* **Your assignment**
Nothing outside the range is to be copied. From the entries below, reproduce exactly the lines starting at the one with "Figure 7. Protein" and ending at the one with "Figure 9. Influence", without pictures.

(Source information begins)

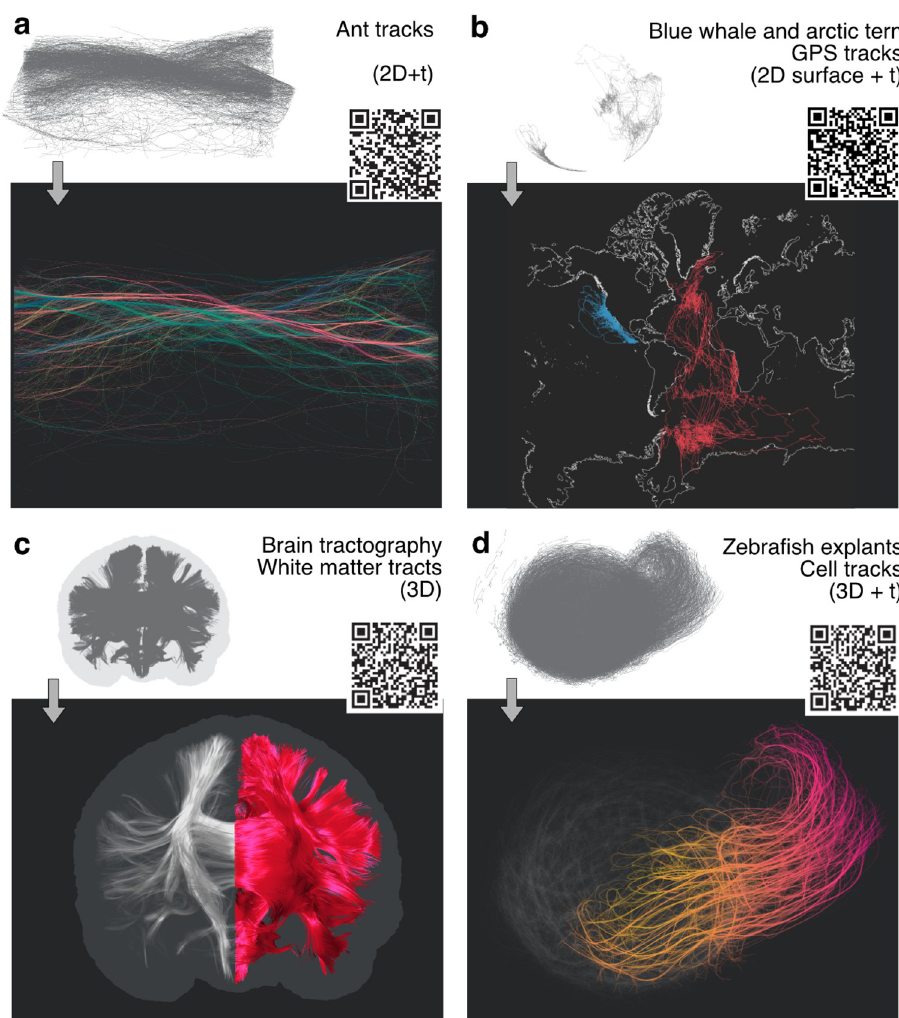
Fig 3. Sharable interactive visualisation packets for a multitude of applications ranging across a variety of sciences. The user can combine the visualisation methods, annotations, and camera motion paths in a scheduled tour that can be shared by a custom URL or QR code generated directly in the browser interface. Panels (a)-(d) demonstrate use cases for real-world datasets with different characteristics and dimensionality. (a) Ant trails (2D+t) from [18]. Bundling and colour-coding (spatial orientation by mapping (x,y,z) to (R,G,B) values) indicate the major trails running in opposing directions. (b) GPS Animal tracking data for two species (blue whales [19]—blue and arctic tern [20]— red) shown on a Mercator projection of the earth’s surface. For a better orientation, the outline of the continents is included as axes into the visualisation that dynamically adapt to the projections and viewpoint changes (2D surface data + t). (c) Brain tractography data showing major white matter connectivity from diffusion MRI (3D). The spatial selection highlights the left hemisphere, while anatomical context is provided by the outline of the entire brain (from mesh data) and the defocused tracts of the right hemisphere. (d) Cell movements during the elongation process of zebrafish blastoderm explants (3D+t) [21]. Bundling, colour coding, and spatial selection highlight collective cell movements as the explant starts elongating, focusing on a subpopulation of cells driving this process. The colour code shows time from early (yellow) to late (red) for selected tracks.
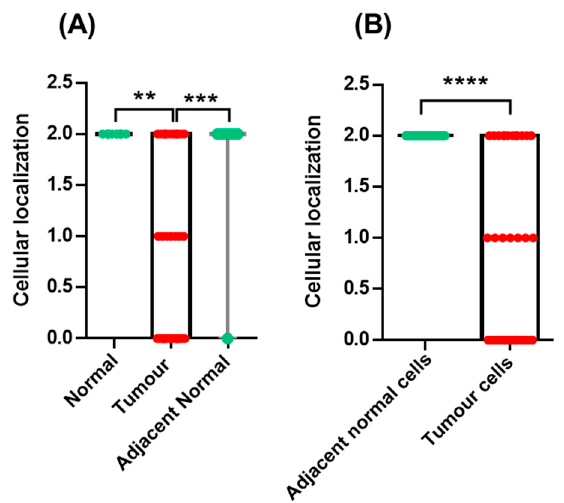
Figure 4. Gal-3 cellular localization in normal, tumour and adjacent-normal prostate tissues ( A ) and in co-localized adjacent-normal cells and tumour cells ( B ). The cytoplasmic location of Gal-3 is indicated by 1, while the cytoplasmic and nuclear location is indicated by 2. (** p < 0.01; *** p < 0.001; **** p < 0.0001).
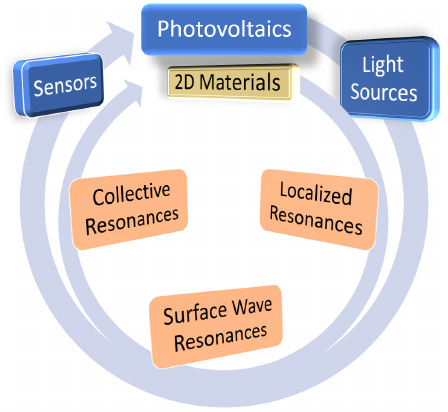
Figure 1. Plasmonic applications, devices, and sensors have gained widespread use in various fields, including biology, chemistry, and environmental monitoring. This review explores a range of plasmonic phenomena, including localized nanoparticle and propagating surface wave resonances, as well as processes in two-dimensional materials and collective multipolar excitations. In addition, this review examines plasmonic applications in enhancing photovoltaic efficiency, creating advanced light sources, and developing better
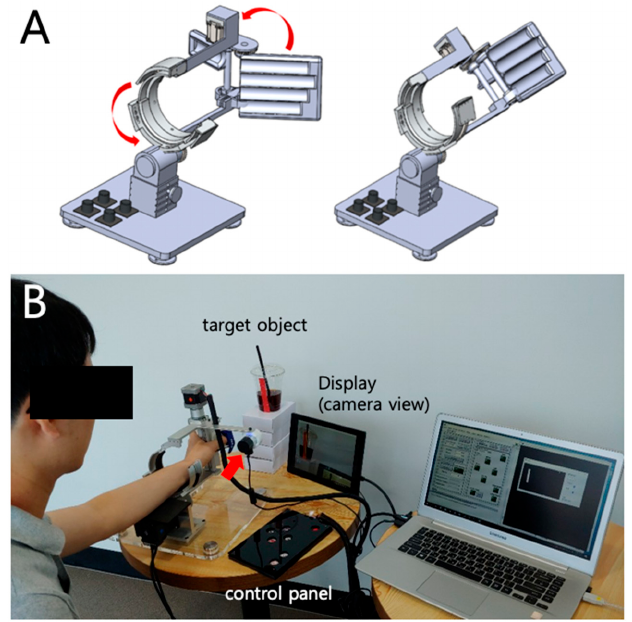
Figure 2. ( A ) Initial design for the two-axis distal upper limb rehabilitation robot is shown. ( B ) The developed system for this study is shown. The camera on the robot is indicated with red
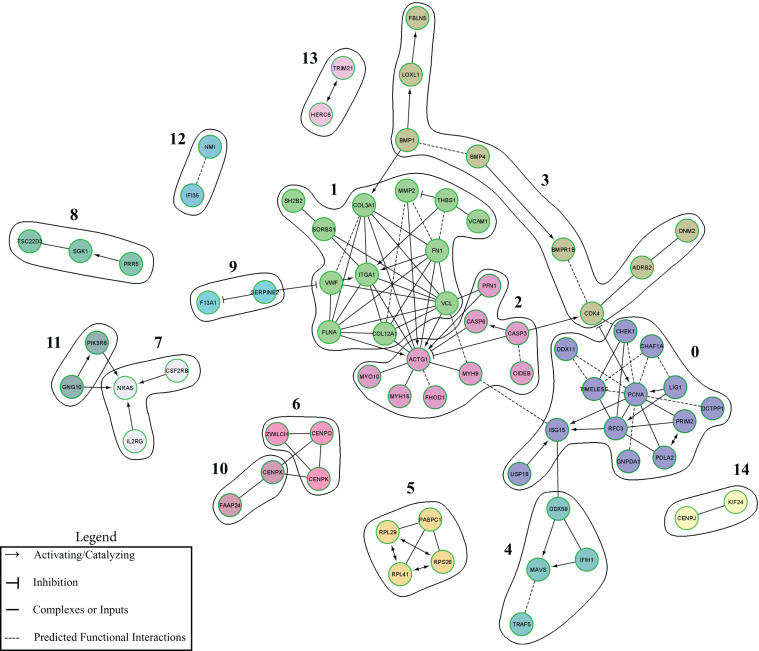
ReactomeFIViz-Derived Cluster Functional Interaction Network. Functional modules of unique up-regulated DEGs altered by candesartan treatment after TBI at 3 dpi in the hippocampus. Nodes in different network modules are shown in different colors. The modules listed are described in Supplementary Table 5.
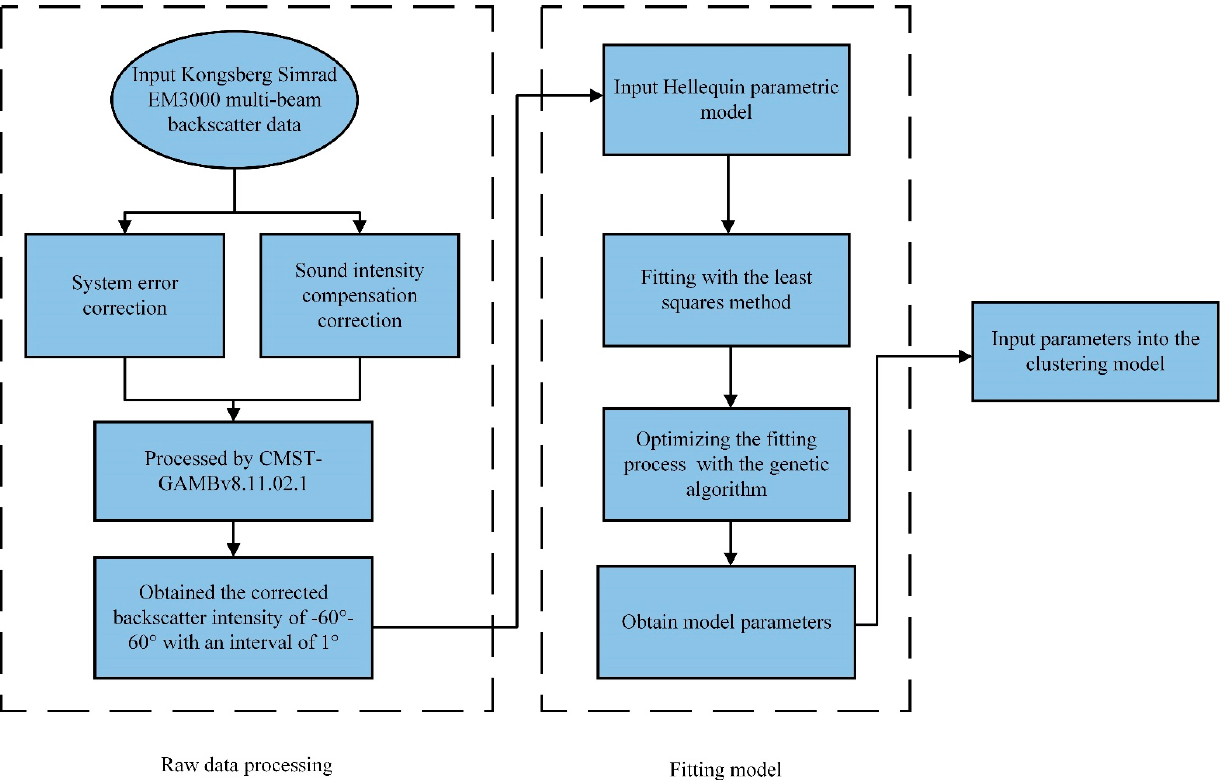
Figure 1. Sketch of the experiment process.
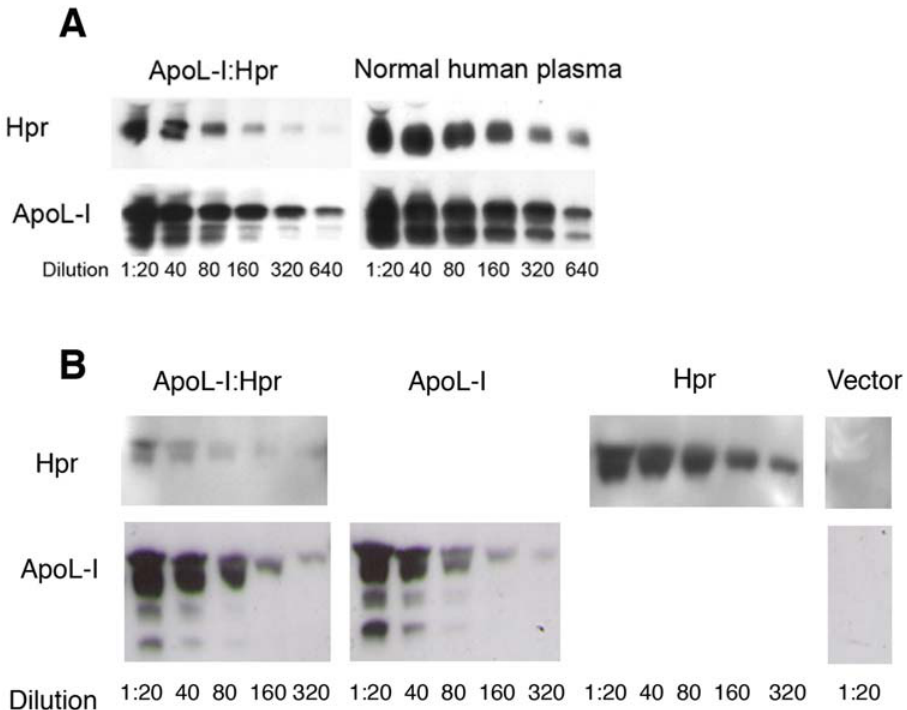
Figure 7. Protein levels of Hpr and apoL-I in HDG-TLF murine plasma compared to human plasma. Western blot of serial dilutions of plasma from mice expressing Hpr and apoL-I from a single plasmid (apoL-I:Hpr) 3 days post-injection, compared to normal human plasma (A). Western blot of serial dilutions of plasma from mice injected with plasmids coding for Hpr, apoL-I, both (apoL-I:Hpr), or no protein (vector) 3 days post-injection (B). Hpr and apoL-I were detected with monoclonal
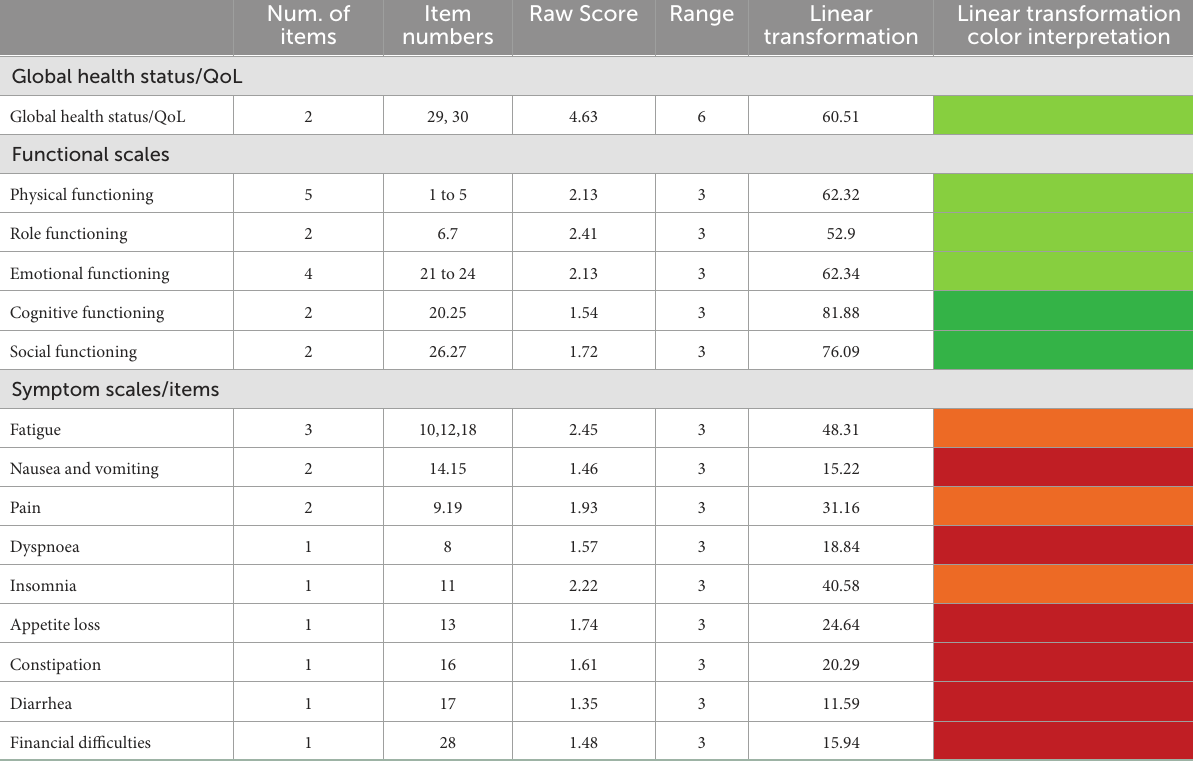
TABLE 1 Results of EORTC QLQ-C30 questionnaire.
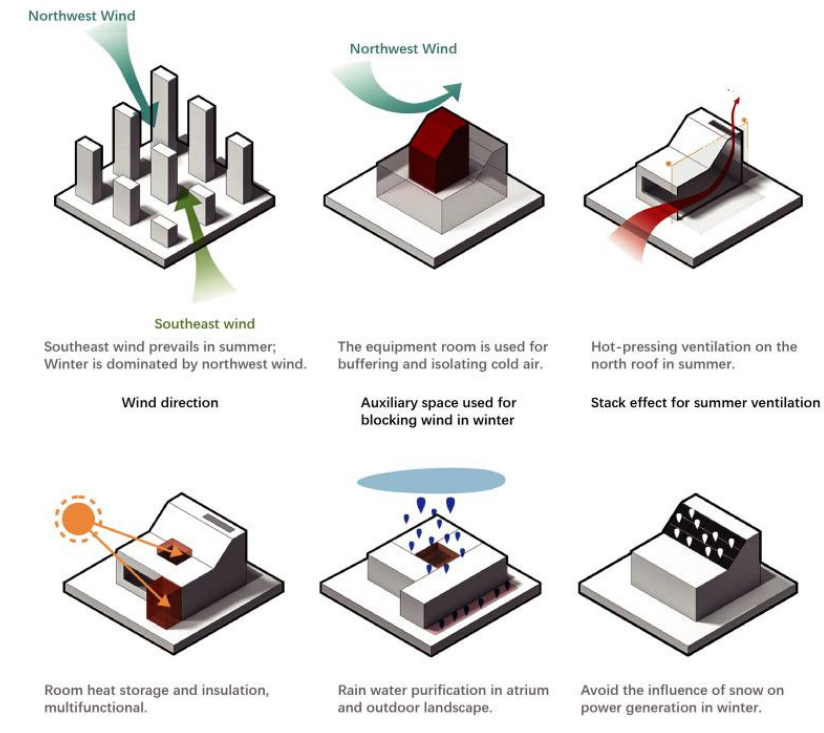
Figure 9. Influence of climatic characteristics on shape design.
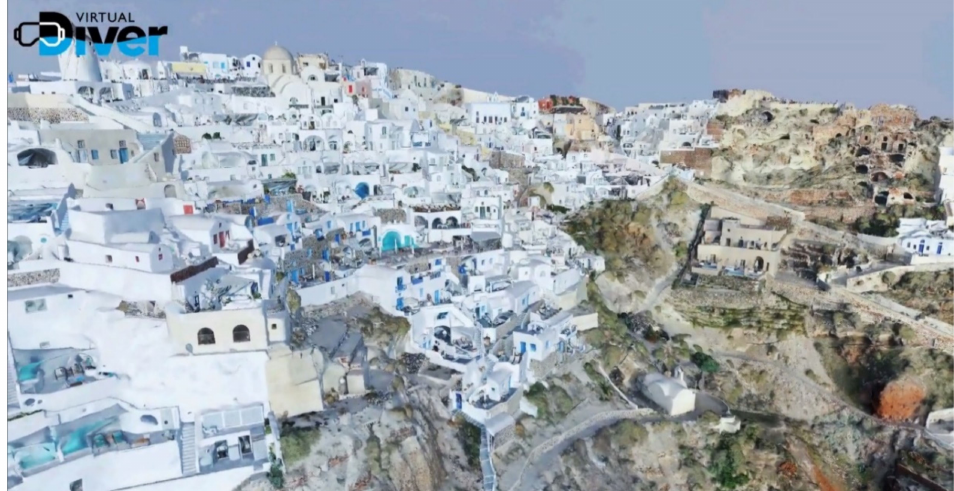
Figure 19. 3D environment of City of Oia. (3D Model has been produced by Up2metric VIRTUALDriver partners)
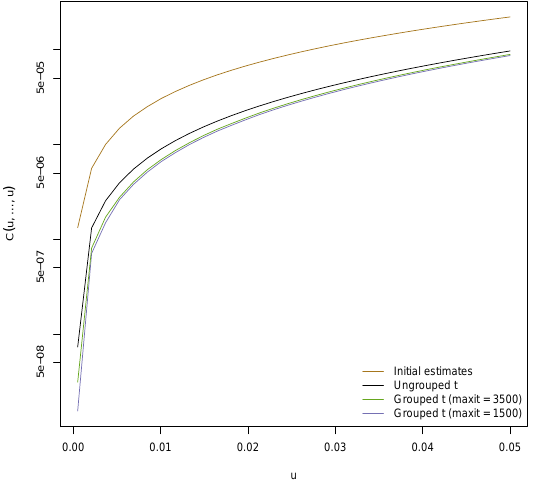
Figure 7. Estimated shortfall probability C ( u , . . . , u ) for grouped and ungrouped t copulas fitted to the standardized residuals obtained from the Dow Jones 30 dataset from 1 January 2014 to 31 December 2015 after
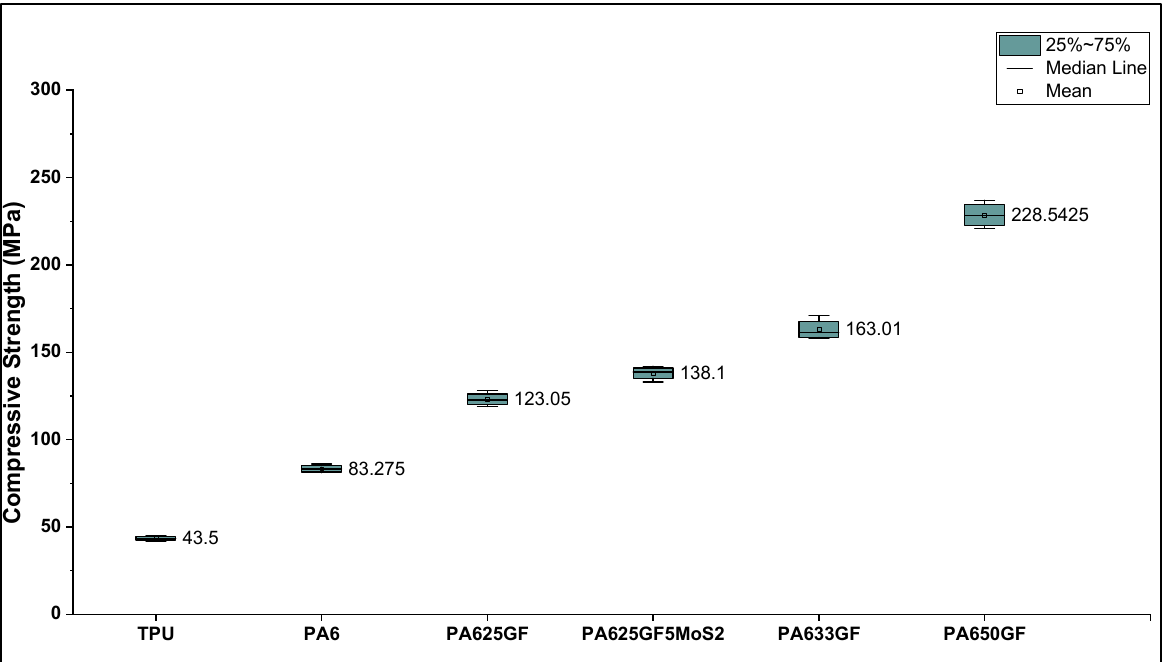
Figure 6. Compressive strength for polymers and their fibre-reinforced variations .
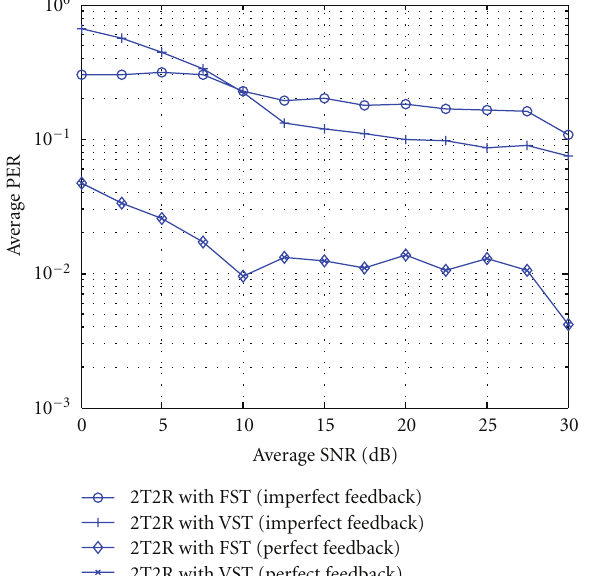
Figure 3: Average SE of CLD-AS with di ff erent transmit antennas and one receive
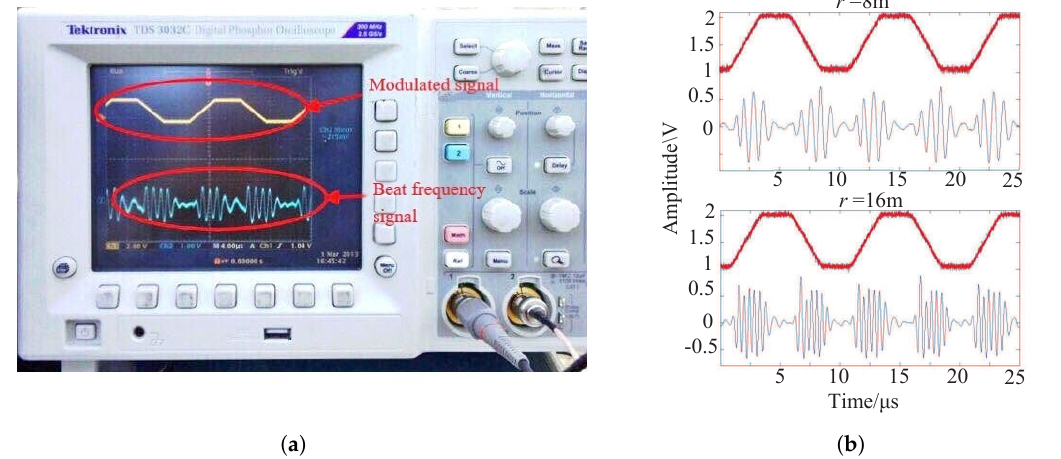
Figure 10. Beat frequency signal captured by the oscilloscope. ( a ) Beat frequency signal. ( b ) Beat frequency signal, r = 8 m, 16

(Source information ends)

* **Answer**
Figure 7. Protein levels of Hpr and apoL-I in HDG-TLF murine plasma compared to human plasma. Western blot of serial dilutions of plasma from mice expressing Hpr and apoL-I from a single plasmid (apoL-I:Hpr) 3 days post-injection, compared to normal human plasma (A). Western blot of serial dilutions of plasma from mice injected with plasmids coding for Hpr, apoL-I, both (apoL-I:Hpr), or no protein (vector) 3 days post-injection (B). Hpr and apoL-I were detected with monoclonal
TABLE 1 Results of EORTC QLQ-C30 questionnaire.
Figure 9. Influence of climatic characteristics on shape design.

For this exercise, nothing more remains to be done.